Desde un país se pueden emitir señales, pero los avances sólo se darán a partir de una concepción tributaria compartida por la mayoría de países europeos. En una economía tan abierta en la que, por ejemplo, a las grandes corporaciones y patrimonios les resulta bastante sencillo eludir la práctica impositiva, sólo un espacio supranacional puede abordar una verdadera reforma fiscal. Algo difícil de esperar de una Unión Europea cuyo aún presidente, Jean Claude Juncker, contribuyó en su etapa como Ministro de Finanzas de Luxemburgo en hacer de su país un  pseudo paraíso fiscal.

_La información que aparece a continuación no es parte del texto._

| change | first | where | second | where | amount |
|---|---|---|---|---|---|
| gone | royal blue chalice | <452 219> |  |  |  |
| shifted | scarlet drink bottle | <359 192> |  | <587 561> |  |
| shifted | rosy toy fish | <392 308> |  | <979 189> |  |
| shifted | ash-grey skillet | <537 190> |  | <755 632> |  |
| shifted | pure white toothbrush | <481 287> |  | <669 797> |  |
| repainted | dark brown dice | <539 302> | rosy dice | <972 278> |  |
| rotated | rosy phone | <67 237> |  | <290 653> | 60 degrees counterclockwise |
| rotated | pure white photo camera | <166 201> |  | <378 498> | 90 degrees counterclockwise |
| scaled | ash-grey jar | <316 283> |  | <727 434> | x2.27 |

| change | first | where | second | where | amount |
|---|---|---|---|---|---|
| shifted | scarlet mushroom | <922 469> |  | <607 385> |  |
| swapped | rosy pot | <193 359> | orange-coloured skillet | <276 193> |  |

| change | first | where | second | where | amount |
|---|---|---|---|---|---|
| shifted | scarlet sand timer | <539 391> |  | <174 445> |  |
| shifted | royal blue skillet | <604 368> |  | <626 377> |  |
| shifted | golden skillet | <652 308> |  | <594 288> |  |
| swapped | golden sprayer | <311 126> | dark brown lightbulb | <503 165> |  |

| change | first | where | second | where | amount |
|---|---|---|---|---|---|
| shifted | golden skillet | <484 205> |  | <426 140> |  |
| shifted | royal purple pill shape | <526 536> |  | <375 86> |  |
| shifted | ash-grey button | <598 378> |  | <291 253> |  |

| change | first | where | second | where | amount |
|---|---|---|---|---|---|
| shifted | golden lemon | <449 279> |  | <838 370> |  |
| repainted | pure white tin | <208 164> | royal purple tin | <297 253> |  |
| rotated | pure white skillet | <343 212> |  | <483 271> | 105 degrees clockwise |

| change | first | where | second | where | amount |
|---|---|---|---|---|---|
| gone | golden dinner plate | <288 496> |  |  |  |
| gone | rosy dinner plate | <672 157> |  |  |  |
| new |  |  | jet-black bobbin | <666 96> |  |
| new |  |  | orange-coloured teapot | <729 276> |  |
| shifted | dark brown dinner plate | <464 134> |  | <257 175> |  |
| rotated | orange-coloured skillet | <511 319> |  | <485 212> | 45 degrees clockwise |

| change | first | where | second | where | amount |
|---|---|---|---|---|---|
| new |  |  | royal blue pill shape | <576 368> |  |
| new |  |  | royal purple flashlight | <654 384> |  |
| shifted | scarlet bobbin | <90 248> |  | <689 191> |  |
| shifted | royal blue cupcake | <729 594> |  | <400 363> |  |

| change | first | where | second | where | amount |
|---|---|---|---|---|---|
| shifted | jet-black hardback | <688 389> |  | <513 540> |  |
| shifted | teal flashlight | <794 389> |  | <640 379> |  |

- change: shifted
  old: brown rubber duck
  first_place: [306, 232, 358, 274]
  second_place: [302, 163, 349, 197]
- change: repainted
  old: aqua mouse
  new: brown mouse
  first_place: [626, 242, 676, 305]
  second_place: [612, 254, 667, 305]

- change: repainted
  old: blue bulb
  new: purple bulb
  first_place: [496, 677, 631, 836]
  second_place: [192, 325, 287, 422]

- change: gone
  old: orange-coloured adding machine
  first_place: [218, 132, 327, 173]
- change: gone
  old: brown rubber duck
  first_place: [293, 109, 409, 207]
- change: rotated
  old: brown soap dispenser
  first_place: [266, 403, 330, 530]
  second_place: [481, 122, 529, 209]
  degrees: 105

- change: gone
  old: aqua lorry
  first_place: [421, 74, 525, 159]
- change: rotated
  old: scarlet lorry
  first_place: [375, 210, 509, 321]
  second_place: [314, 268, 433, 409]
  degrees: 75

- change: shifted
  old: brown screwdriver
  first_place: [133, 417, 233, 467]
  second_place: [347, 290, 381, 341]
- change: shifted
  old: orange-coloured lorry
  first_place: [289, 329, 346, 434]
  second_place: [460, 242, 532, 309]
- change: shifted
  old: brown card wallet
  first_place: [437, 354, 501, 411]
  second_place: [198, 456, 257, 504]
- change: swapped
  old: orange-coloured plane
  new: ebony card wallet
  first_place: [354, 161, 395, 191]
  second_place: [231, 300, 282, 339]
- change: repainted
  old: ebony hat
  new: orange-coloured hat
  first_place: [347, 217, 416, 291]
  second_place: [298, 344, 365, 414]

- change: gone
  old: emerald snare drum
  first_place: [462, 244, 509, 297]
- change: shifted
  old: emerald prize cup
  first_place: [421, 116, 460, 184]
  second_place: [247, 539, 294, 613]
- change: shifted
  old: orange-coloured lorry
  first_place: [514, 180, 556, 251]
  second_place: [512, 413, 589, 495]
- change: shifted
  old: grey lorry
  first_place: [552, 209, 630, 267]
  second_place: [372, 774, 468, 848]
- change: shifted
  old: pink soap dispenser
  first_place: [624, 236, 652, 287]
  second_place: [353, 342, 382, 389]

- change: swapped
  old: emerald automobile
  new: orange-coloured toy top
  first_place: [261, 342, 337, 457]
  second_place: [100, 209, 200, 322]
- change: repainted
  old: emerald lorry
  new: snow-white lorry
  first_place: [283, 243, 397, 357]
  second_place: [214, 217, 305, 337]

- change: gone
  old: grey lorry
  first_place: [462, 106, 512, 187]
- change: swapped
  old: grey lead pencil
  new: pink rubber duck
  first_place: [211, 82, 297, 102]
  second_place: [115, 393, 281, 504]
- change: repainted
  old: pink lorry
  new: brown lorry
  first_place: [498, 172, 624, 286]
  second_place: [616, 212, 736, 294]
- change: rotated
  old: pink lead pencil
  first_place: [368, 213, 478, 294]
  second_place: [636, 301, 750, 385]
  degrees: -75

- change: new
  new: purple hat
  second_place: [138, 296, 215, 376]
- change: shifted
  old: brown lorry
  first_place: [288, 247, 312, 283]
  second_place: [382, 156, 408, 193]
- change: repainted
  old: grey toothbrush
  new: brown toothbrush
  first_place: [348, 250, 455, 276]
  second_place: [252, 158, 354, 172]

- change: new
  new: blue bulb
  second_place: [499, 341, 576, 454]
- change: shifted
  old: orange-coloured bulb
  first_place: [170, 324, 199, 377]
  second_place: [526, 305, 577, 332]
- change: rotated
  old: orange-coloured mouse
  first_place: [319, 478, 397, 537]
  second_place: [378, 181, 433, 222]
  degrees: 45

Pese a las dificultades, si realmente se  quiere influir, la mirada debe situarse en Europa. A Pedro Sánchez, si es reelegido Presidente, se le abre la gran oportunidad de que el gobierno español recupere voz e influencia en Europa. Y a los de su corriente política, les llega el momento de coordinarse para resultar determinantes en el nuevo Parlamento Europeo, que elegiremos en unos meses. En estas circunstancias, no estamos ni ante una reforma fiscal ni ante chapuzas. Sencillamente, estamos ante una manifestación de buenas intenciones en época preelectoral.